- WORK TO BE COMPLETED
Output the listing exactly as written, apart from its pictures.

- RAW DATA
══════
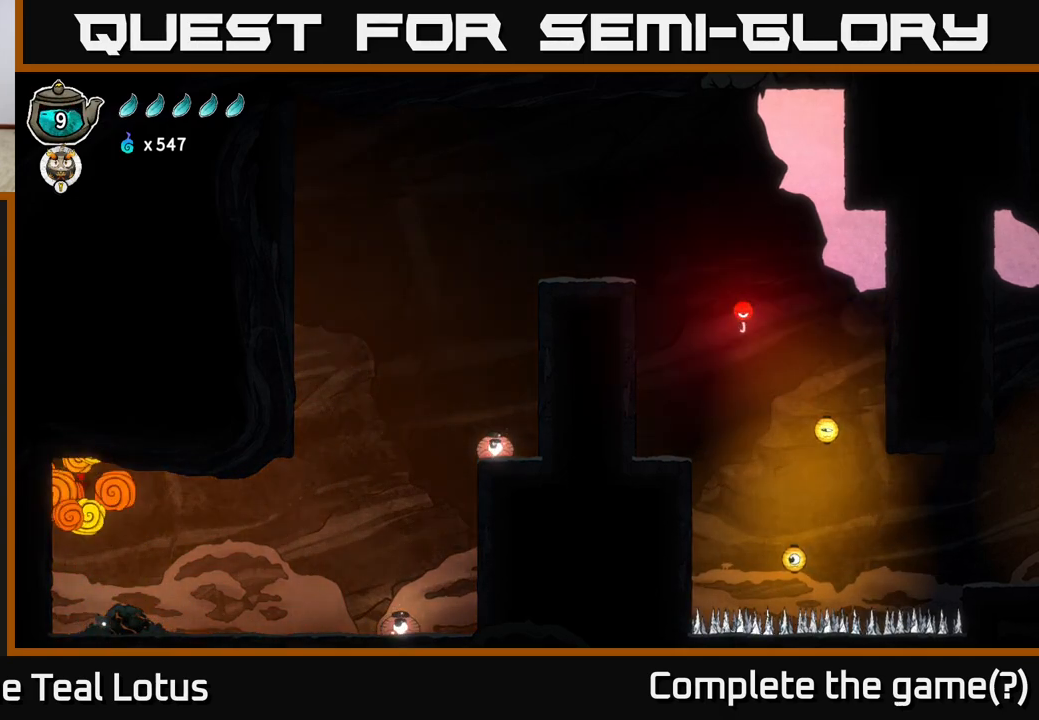
{"buttons": [], "left_stick": "center", "right_stick": "center", "events": []}
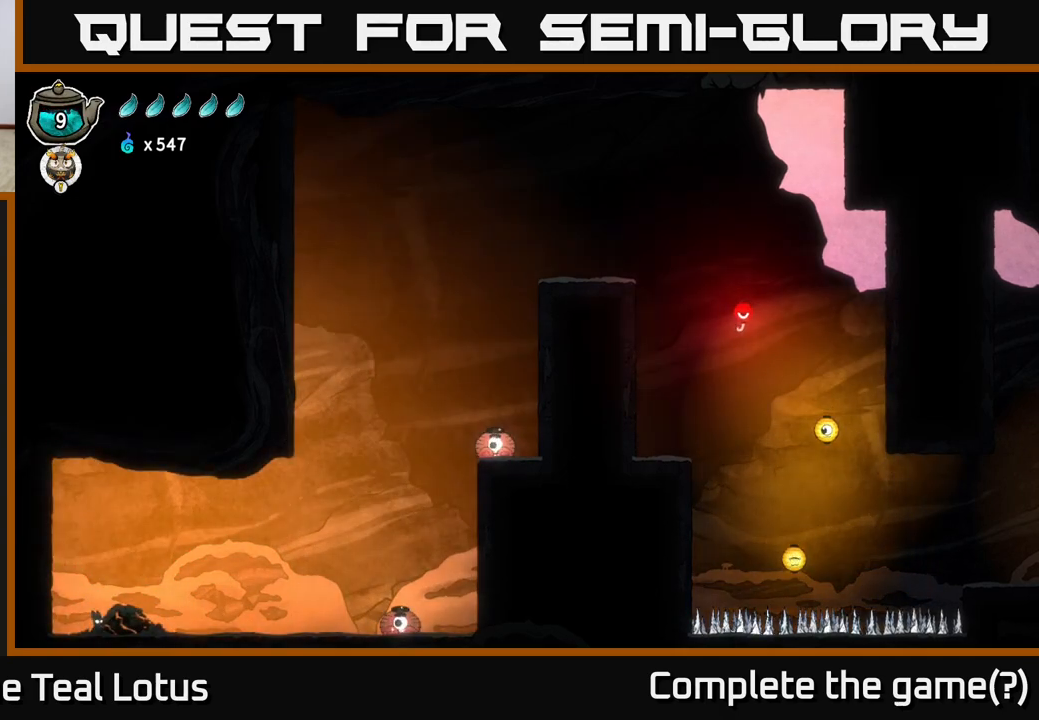
{"buttons": ["A"], "left_stick": "center", "right_stick": "center", "events": [[467, "A", "down"]]}
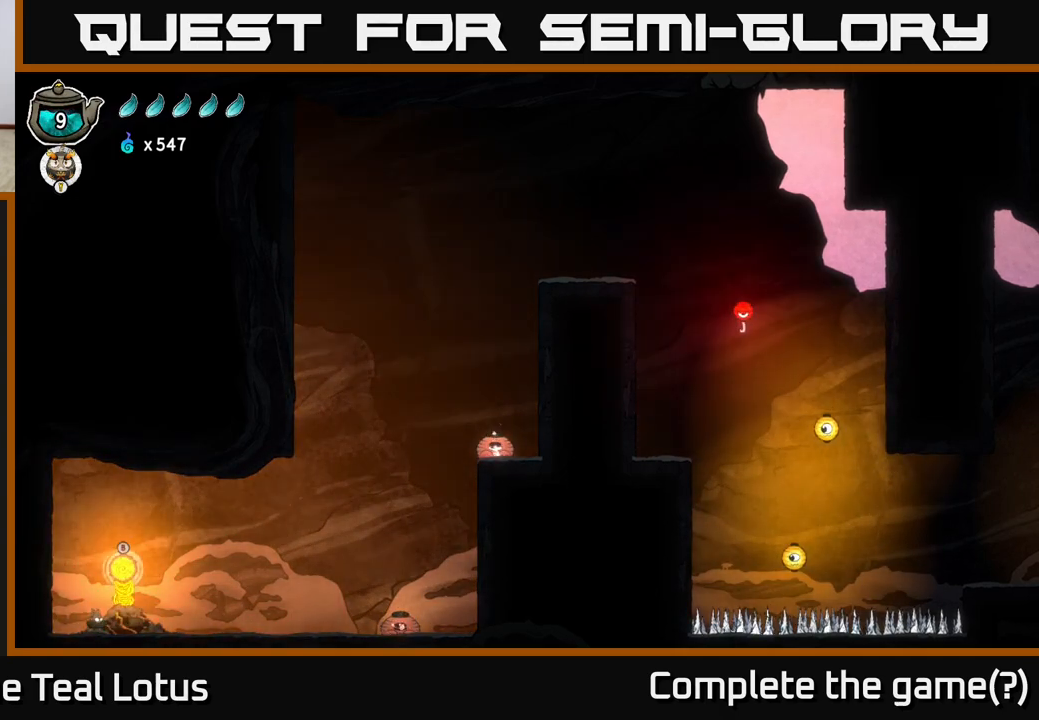
{"buttons": [], "left_stick": "right", "right_stick": "center", "events": [[33, "left_stick", "right"], [100, "B", "down"], [117, "A", "up"], [483, "B", "up"]]}
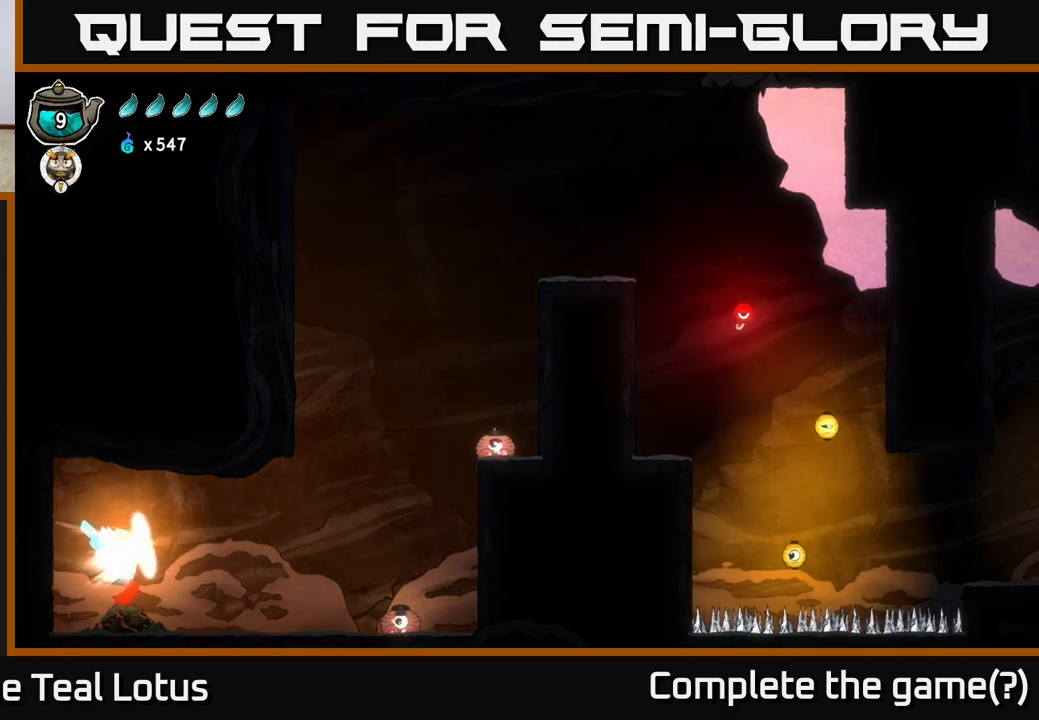
{"buttons": [], "left_stick": "right", "right_stick": "center", "events": []}
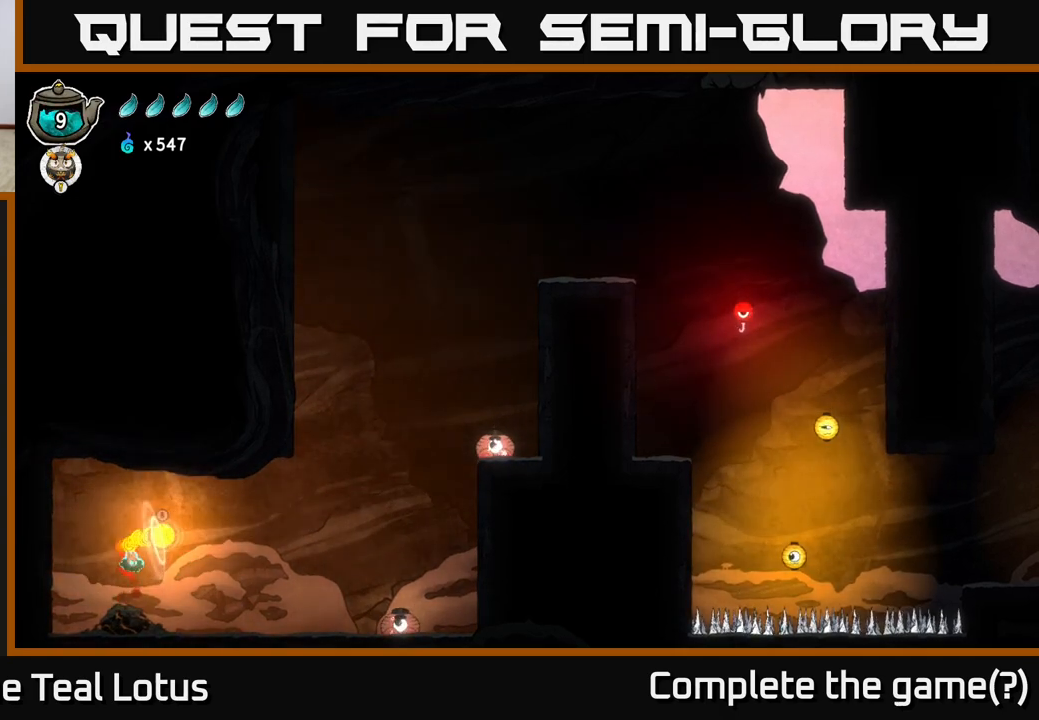
{"buttons": ["R2"], "left_stick": "down-right", "right_stick": "center", "events": [[400, "left_stick", "down-right"], [450, "R2", "down"]]}
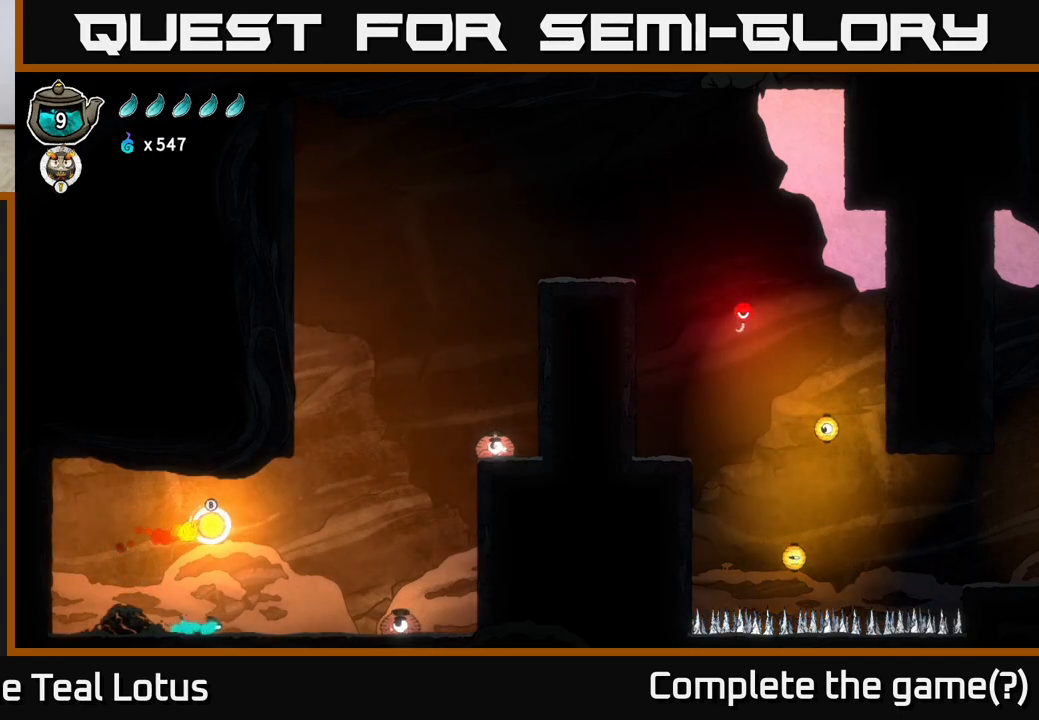
{"buttons": [], "left_stick": "right", "right_stick": "center", "events": [[83, "A", "down"], [100, "left_stick", "right"], [333, "R2", "up"], [417, "A", "up"]]}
══════
- EXERCISE RESPONSE
{"buttons": [], "left_stick": "center", "right_stick": "center", "events": []}
{"buttons": ["A"], "left_stick": "center", "right_stick": "center", "events": [[467, "A", "down"]]}
{"buttons": [], "left_stick": "right", "right_stick": "center", "events": [[33, "left_stick", "right"], [100, "B", "down"], [117, "A", "up"], [483, "B", "up"]]}
{"buttons": [], "left_stick": "right", "right_stick": "center", "events": []}
{"buttons": ["R2"], "left_stick": "down-right", "right_stick": "center", "events": [[400, "left_stick", "down-right"], [450, "R2", "down"]]}
{"buttons": [], "left_stick": "right", "right_stick": "center", "events": [[83, "A", "down"], [100, "left_stick", "right"], [333, "R2", "up"], [417, "A", "up"]]}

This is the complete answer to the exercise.